The search engine and e-mail behemoth said Tuesday it had uncovered “a highly sophisticated and targeted attack on our corporate infrastructure originating from China” aimed at accessing the Gmail accounts of Chinese human rights activists.

In the light of the attack, “we have decided we are no longer willing to continue censoring our results on Google.cn [the company’s Chinese website],” Google’s chief legal officer, David Drummond, said in a statement. “We recognize that this may well mean having to shut down Google.cn.”

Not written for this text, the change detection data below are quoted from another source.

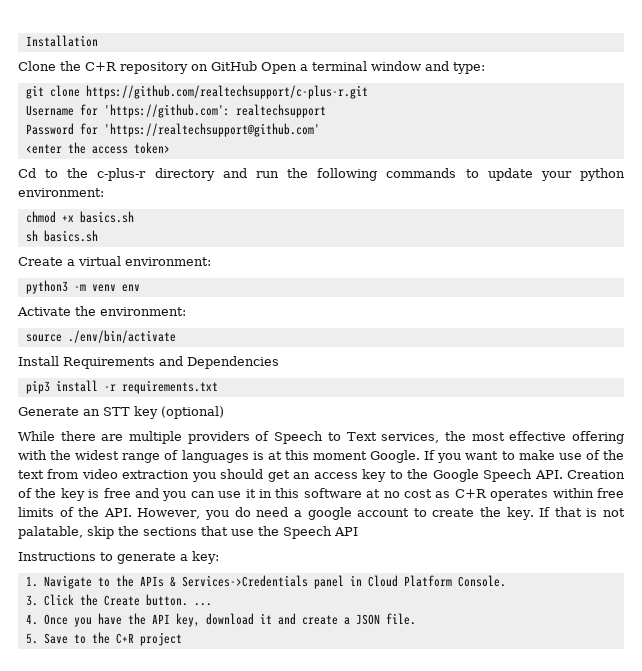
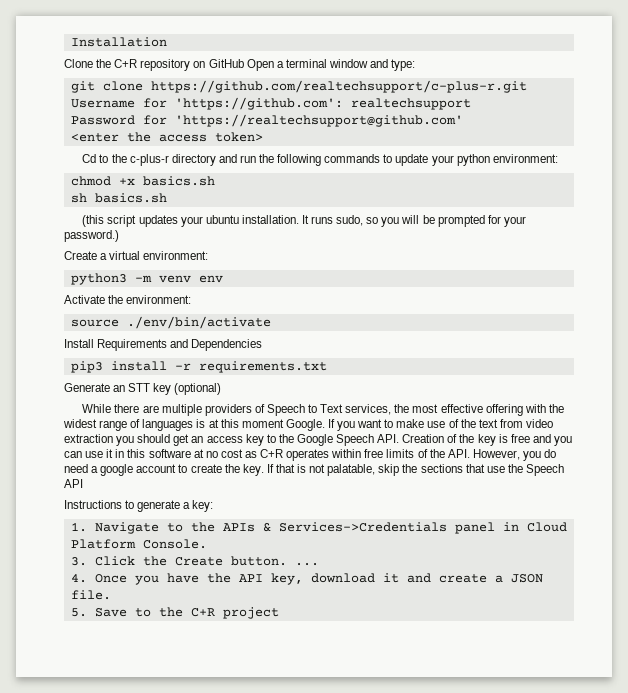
(98, 236) none -> [82,215,526,227] [64,230,119,242] // (this script updates your ubuntu installation. It runs sudo, so you will be prompted for your password.)

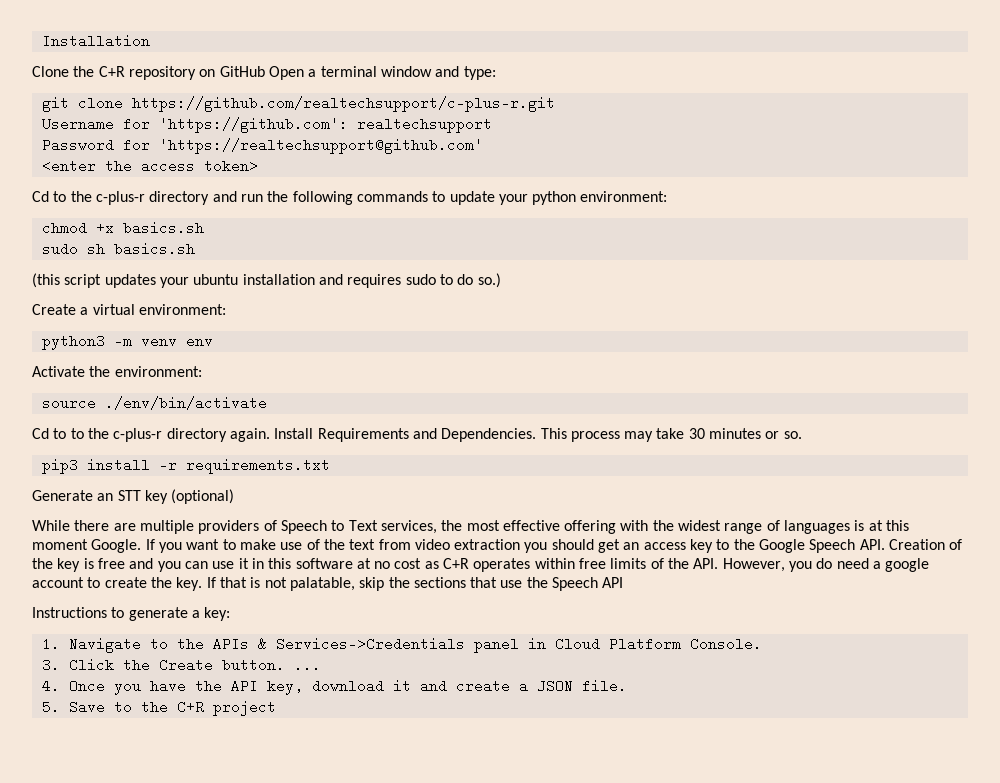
(215, 181) none -> [41,242,78,256] sudo
[241,215,526,227] [64,230,119,242] installation. It runs sudo, so you will be prompted for your password.) -> [242,273,501,288] installation and requires sudo to do so.)
[64,339,263,351] Install Requirements and Dependencies -> [32,428,802,442] Cd to to the c-plus-r directory again. Install Requirements and Dependencies. This process may take 30 minutes or so.

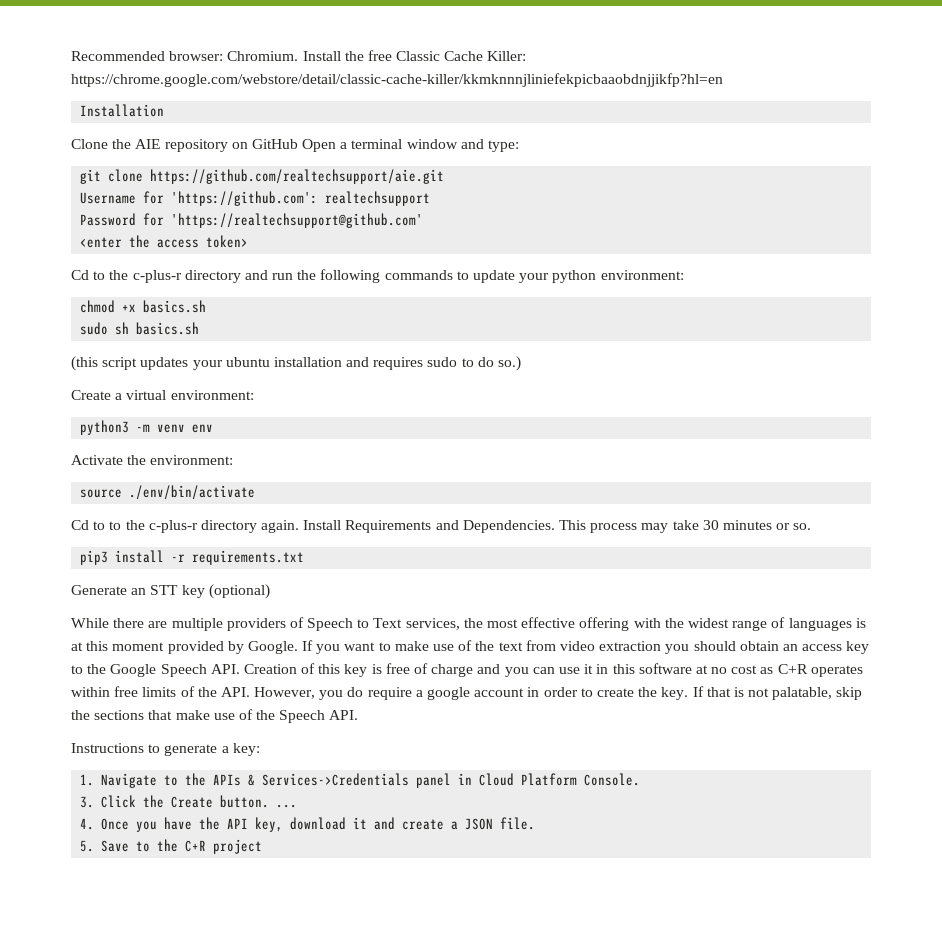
(41, 41) none -> [71,50,527,61] [71,73,723,87] Recommended browser: Chromium. Install the free Classic Cache Killer: https://chrome.google.com/webstore/detail/classic-cache-killer/kkmknnnjliniefekpicbaaobdnjjikfp?hl=en //
[98,66,125,77] C+R -> [135,139,161,149] AIE
[131,96,555,112] https://github.com/realtechsupport/c-plus-r.git -> [150,169,445,184] https://github.com/realtechsupport/aie.git
(88, 544) none -> [167,641,244,654] provided by
[598,539,621,553] get -> [739,641,779,651] obtain
[32,558,53,569] the -> [318,664,341,674] this
(125, 563) none -> [414,663,474,677] of charge
[836,558,869,569] need -> [367,687,412,700] require
(84, 582) none -> [527,687,578,697] in order
[500,580,523,588] use -> [175,709,253,720] make use of
[602,577,624,588] API -> [329,710,359,720] API.

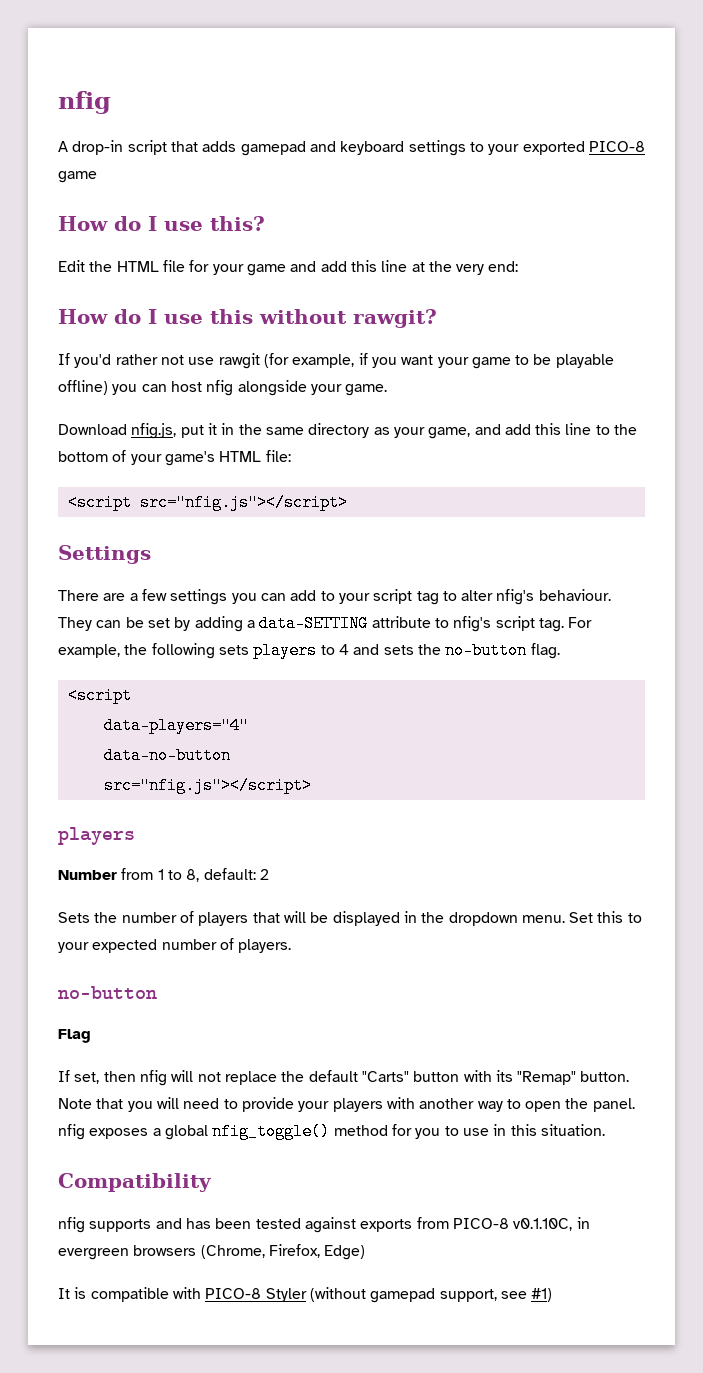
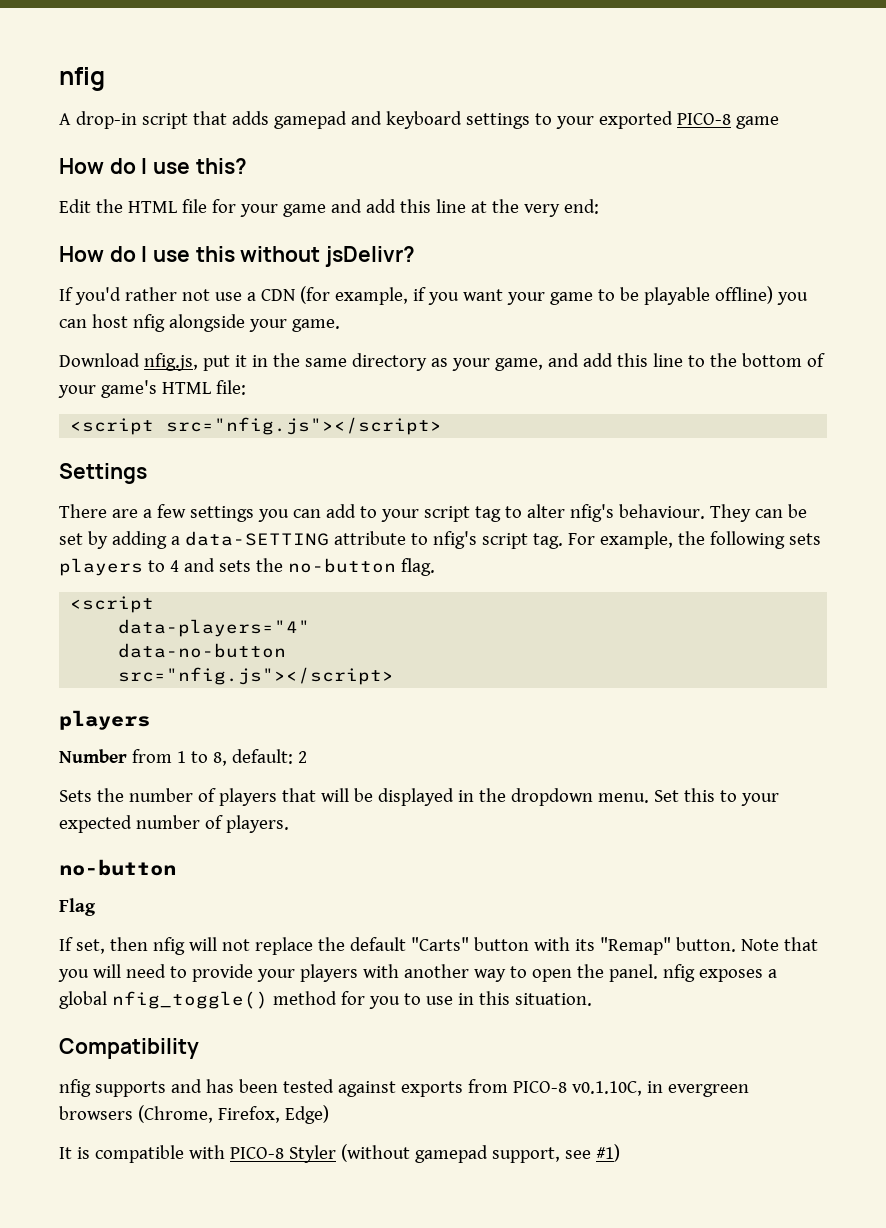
[353,309,437,328] rawgit? -> [325,246,416,267] jsDelivr?
[218,353,260,369] rawgit -> [246,289,295,301] a CDN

“The idea that Google would be allowed to run an uncensored search engine would be inconsistent with everything the Chinese government has done and every single statement it has made over the past year” about the need for controls on the Internet, says Rebecca MacKinnon, an expert on new media in China who was based until recently in Hong Kong.

“The Internet in China is a police state just like China is a police state,” she adds. “Google’s presence helped to legitimize and normalize censorship, and to their credit they seem to be re-thinking this.”

‘Don’t be evil’

When it launched its Chinese arm in 2006, Google agreed to abide by Chinese law on the grounds that its services did more good than harm. But the company’s founders never seemed comfortable with the arrangement, which appeared to undermine their motto, “Don’t be evil.”

The cyberattacks on their software, which Google implied came from official Chinese sources, “was the last straw,” says Danny Sullivan, who runs Search Engine Land, a website devoted to reporting on search-engine companies, based in California. “They got incredibly frustrated with China and got fed up,” he suggests.

Google’s closure threat highlights how “we are going to have a Balkanized network with different rules in different places,” says Professor Palfrey. An ongoing study of 70 countries shows “a clear trend toward more Internet censorship and more controls at national borders,” he says.

“Companies like Google are going to have to deal with that, but Google is saying there is a limit,” Palfrey adds. “It is a very important concept that there may be such a limit.”

Damage to future earnings?

Though Google said Tuesday its business in China is “immaterial” to its estimated $22 billion annual revenues, turning its back on the world’s biggest Internet market could seriously compromise the company’s future earnings.